Учитель чего? — Жизни. Прекрасный бы учитель, если бы ему нужны были ученики.

 

Вернее: читает систему Волконского (Хонского, как он произносит, уясняя Волхонку) — когда мог читать — Жизнь.

 

(Музыка, запаздывающая на какую-то долю времени, последние солдаты не идут в лад, долгое дохождение до нас света звезд…)

 

Не поспевает за моим сердцем.

 

Жаловаться не стану,

Слово возьму в тиски.

С этой мужскою раной

Справимся по-мужски.

 

Даром сгорают зори,

А не прося за вход.

С этой верховной хворью

Справимся, как Восход.

 

Великолепным даровым пожаром

В который раз, заря, сгораешь даром?

 

На встречных лицах, нежилых как склеп,

В который раз ты побежден, о Феб?

 

Не доверяя бренной позолоте

Они домой идут — на повороте

 

Счастливые — что уж опять тела!

Что эту славу — сбросили с чела.

 

                       еды |

И в предвкушении любви | взаимной —

Домой — домой — домой — к печурке дымной…

 

Так, у подножья нового царя,

В который раз, душа, сгораешь зря?

 

Суббота

 

10-го русского апреля 1921 г.

 

Море — пляшущий погост.

 

Все женщины делятся на идущих на содержание и берущих на содержание.

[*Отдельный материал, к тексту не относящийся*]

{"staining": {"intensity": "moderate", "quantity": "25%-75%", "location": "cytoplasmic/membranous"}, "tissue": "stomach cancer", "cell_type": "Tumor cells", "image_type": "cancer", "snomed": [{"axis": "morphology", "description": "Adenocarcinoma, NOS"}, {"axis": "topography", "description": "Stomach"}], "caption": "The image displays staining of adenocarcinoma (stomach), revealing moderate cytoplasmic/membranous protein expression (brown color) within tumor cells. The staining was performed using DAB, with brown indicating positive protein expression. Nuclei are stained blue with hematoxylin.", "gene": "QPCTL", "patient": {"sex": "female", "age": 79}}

Я принадлежу к последним.

 

В старой женщине, берущей на содержание, неизбежная бескорыстность материнства.

 

Аля: — Смущенная улыбка Дьявола.

 

Я всегда любила одного за-раз, а на всех остальных — плевала.

 

Название для книги: — Версты — Ремесло.

 

Еда (змеи, гады) — Аля.

 

1-ый день Пасхи.

 

Вот она, кротко раскрыла крылья —

Выпав из рук —

Странноприимного дома книга:

Книга разлук.

 

Всех их чесала своей гребенкой,

Каждый был сыт.

Сколько имен в ней — нескромных, громких,

                , простых.

 

Оставлен пробел для одного четверостишия

 

Моя любовь (бесполезный пожар) к Волконскому доходит до того, что знай я подходящего ему — я бы, кажется, ему его подарила (Подходящего или нет, но — подарила. Во всяком случае красивого и внимательного. Некто Эмилий Миндлин. , из Крыма, 18 лет.)

 

Хорошо было бы, чтобы этот даримый утешал меня от Волконского.

 

И всего лучше бы — если бы они — после этого — оба перестали у меня бывать.